Kohlenstoff wird auch im Boden gespeichert und es ist wichtig, genau zu verstehen, was damit in unserem Klima geschieht. Bei der Platzierung von Probeflächen in ganz Lettland haben wir festgestellt, dass keine signifikanten Unterschiede in der Kohlenstoffanreicherung im Boden zwischen Kontroll- (58–69 Jahre) und alten (112–131 Jahre) Espen- und Birkenbeständen festgestellt wurden, d. h. Das heißt, es gibt keinen signifikanten Unterschied in der Menge an Bodenkohlenstoff zwischen Beständen, die sich im Alter um den Faktor zwei unterscheiden! Bei der Analyse der langfristigen Auswirkungen – Waldbestände ≥ 150 Jahre und Entwässerungssysteme ≥ 60 Jahre – sehen wir, dass die Anlage von Gräben einen zusätzlichen positiven Effekt (reduzierte Treibhausgasemissionen) mit sich gebracht hat.

Solche Messungen zeigen auch deutlich, dass wir durch die Bewirtschaftung des Waldes (anstatt ihn zu vernachlässigen) die Kohlenstoffanreicherung pro Jahr erhöhen können – und damit den Beitrag dieser Gebiete zur Reduzierung des Klimawandels.

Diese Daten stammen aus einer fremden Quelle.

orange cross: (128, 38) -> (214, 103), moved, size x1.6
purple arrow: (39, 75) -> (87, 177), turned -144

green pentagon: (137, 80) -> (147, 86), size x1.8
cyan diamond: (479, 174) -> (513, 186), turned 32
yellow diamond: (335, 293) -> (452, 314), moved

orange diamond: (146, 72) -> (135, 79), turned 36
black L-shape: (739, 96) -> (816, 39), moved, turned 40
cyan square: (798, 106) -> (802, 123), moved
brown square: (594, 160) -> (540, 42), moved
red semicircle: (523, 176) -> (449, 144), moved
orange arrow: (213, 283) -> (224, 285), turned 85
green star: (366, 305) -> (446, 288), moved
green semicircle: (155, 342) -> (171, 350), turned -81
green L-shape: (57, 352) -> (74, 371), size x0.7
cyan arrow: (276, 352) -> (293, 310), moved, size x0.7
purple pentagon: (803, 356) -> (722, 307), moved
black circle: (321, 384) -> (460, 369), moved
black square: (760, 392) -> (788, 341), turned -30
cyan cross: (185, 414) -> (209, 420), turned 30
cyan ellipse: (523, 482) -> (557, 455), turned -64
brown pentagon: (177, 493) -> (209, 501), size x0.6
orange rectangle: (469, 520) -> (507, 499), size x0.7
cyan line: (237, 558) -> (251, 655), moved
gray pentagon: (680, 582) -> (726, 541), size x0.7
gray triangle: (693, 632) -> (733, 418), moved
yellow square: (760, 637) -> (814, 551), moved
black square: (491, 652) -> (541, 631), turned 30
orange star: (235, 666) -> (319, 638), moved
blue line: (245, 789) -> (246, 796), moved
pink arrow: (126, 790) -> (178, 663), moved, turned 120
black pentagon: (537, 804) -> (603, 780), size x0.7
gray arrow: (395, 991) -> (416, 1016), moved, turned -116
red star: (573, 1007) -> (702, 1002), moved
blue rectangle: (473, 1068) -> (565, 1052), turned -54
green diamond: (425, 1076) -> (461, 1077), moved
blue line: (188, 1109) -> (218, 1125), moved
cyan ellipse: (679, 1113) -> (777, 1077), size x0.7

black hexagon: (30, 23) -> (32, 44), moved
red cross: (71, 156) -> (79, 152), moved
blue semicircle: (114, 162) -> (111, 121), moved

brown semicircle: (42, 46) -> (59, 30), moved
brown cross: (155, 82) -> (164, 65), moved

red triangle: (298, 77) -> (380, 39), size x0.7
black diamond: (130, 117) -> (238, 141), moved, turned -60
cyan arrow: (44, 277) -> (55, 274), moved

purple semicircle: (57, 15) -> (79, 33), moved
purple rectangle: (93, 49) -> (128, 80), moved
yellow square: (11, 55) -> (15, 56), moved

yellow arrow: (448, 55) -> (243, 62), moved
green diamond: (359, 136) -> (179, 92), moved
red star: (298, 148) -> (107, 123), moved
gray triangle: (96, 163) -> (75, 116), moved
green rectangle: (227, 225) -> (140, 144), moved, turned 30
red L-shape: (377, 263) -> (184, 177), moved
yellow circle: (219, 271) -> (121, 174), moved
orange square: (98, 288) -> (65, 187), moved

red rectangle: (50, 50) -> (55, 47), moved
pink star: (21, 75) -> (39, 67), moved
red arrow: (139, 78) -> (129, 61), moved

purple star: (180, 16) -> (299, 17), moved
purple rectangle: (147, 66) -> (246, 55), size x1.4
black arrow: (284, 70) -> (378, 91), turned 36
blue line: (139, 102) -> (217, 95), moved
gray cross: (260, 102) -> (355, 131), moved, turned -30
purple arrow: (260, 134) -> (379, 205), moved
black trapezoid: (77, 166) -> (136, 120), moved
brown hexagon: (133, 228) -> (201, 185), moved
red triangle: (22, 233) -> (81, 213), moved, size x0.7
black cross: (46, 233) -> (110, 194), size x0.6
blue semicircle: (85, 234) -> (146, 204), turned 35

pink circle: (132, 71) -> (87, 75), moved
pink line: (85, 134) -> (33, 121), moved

Zum Abschluss dieses Diskurses eine positive Botschaft: Denken wir daran, dass das Alter nur eine Zahl ist! Die Ergebnisse unserer Forschung zeigen, dass die meisten Elemente der biologischen Vielfalt mit anderen Parametern des Waldbestands zusammenhängen, nicht jedoch mit dem Alter des Bestands. Daher können wir durch intelligentes Klimamanagement sowohl die Verfügbarkeit von Holz für die Bioökonomie als auch für die biologische Sicherheit sicherstellen Diversität.